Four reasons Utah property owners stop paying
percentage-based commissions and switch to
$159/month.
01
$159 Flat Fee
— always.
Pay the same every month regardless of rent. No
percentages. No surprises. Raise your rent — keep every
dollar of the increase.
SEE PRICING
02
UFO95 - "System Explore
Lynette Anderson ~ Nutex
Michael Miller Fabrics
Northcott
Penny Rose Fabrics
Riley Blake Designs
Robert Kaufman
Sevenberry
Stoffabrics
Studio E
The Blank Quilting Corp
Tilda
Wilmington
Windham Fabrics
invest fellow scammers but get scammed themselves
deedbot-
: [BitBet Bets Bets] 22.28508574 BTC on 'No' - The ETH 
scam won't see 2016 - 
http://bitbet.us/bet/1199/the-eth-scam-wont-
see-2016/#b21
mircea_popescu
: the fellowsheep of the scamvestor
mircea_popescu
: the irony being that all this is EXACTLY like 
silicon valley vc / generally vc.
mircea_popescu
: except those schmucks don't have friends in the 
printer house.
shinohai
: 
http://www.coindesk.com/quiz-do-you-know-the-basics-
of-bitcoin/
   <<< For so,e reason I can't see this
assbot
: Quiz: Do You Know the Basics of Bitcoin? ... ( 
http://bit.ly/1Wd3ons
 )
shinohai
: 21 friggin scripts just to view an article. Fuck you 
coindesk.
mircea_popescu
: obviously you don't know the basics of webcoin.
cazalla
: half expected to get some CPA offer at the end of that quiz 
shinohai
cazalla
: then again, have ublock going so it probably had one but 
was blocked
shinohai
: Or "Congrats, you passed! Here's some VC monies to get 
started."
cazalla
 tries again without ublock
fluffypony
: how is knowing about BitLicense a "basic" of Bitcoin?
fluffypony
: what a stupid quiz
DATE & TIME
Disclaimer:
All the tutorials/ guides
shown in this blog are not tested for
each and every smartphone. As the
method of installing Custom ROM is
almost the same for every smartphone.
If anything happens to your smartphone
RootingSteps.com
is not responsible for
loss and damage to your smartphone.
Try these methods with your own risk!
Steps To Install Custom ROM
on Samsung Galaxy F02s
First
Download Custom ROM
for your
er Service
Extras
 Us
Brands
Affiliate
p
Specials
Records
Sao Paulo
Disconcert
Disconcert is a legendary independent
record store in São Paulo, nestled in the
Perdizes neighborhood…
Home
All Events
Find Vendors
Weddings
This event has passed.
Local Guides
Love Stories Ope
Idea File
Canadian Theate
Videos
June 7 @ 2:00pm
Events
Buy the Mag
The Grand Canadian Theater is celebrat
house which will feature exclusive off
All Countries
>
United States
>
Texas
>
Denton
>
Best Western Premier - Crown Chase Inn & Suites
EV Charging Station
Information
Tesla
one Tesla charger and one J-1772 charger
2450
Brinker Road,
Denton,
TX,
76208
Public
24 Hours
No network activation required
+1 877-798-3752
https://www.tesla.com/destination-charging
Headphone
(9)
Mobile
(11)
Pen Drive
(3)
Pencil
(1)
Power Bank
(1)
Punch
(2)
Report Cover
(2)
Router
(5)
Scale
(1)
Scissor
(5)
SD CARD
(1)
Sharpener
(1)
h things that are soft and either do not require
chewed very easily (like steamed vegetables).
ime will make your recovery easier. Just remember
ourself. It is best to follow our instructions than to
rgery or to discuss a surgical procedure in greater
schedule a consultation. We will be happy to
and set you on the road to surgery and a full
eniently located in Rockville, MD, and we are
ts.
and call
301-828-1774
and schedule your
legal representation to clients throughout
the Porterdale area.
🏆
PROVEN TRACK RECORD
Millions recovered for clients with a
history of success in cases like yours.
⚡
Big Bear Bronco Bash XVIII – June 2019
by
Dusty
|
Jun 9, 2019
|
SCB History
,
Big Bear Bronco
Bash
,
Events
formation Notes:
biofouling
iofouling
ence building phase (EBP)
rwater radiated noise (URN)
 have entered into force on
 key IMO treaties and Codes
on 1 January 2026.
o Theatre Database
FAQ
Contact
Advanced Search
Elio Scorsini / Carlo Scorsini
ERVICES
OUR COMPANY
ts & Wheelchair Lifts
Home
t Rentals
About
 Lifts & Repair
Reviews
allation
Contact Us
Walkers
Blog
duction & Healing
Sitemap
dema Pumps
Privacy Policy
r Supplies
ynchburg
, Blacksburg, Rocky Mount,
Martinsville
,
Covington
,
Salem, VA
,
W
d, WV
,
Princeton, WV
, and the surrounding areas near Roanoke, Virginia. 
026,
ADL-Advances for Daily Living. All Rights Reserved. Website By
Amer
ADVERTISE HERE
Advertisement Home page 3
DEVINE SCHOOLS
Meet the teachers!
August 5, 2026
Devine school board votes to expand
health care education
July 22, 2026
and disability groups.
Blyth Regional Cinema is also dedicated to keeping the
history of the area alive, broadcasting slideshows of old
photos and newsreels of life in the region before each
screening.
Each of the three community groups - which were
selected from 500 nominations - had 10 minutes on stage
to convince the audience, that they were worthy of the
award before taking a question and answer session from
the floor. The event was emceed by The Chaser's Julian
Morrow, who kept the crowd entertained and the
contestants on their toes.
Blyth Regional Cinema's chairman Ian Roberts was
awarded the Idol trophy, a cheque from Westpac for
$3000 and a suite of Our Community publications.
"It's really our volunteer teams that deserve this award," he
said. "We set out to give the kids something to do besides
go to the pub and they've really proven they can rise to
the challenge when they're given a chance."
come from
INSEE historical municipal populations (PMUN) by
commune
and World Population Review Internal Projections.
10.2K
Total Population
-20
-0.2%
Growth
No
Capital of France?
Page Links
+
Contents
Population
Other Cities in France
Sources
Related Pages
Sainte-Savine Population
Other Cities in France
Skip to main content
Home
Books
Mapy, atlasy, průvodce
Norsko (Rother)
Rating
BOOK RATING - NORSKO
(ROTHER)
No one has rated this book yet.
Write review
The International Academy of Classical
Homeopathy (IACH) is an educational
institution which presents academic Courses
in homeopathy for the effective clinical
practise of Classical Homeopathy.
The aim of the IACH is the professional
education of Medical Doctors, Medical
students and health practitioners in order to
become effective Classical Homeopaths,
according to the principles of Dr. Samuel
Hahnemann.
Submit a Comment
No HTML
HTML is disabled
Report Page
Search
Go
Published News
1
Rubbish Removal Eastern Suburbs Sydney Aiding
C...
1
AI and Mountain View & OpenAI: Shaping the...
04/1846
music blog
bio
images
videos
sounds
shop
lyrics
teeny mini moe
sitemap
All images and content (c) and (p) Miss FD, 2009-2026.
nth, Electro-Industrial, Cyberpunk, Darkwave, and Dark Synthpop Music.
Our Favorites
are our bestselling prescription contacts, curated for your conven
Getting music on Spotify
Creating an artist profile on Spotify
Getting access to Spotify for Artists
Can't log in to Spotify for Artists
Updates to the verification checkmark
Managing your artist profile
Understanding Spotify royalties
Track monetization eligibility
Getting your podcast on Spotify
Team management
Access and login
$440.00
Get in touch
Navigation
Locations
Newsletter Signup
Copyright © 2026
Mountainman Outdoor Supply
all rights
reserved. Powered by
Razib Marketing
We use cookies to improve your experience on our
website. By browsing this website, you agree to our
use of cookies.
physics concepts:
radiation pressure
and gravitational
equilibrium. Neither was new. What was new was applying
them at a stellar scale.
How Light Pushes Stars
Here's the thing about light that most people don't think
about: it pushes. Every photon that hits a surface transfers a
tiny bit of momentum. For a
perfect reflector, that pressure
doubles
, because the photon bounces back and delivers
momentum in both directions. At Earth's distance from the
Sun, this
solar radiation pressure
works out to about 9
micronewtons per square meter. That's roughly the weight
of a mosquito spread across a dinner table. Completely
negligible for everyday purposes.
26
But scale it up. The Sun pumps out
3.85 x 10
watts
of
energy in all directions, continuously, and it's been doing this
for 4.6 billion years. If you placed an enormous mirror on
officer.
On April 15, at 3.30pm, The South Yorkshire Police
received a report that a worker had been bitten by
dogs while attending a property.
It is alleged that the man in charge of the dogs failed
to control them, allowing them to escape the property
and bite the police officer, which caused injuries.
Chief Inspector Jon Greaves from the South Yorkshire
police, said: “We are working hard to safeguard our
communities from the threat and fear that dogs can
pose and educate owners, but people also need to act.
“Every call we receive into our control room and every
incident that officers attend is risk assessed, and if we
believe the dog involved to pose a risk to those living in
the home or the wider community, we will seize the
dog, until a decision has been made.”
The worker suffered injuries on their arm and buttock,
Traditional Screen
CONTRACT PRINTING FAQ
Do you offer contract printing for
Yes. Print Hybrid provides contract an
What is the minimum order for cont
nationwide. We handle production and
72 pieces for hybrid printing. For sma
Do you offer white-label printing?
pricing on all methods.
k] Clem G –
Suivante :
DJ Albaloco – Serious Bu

▶ _Written task_
Keep only the lines of the listing that contain the word "owners", and copy them.

▶ _Answer to this problem_
Four reasons Utah property owners stop paying
pose and educate owners, but people also need to act.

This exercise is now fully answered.